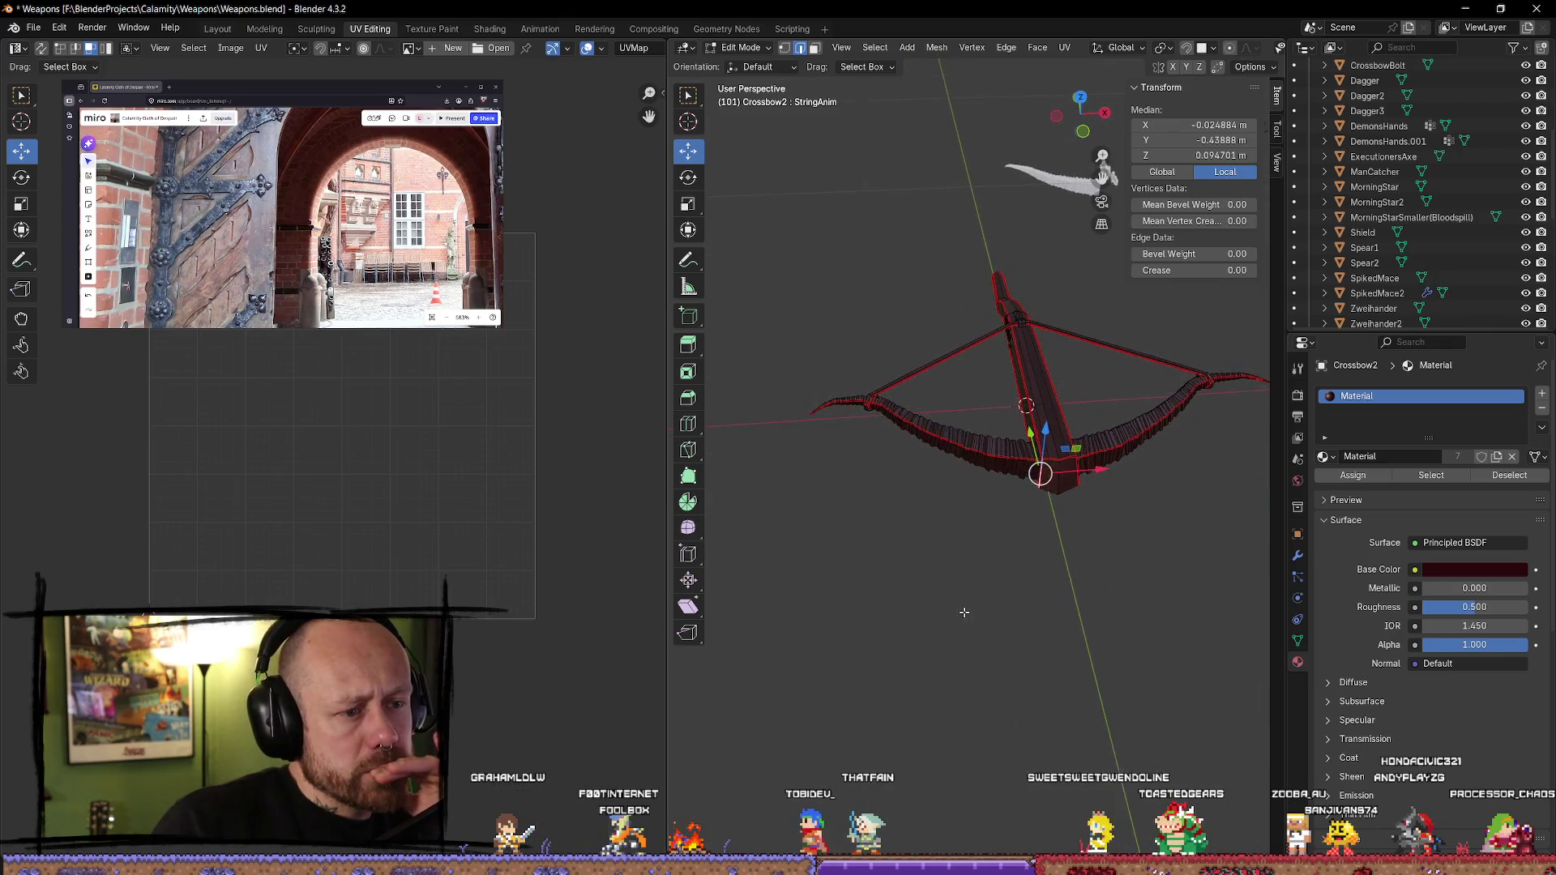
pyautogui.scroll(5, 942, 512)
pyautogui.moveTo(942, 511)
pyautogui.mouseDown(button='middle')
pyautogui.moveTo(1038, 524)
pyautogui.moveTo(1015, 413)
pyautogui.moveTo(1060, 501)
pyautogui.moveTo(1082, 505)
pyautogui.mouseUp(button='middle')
****************
WHAT IS REQUIRED.
Print the material above once more, exactly. No pictures belong in it.

ANSWER TO THE PROBLEM.
pyautogui.scroll(5, 942, 512)
pyautogui.moveTo(942, 511)
pyautogui.mouseDown(button='middle')
pyautogui.moveTo(1038, 524)
pyautogui.moveTo(1015, 413)
pyautogui.moveTo(1060, 501)
pyautogui.moveTo(1082, 505)
pyautogui.mouseUp(button='middle')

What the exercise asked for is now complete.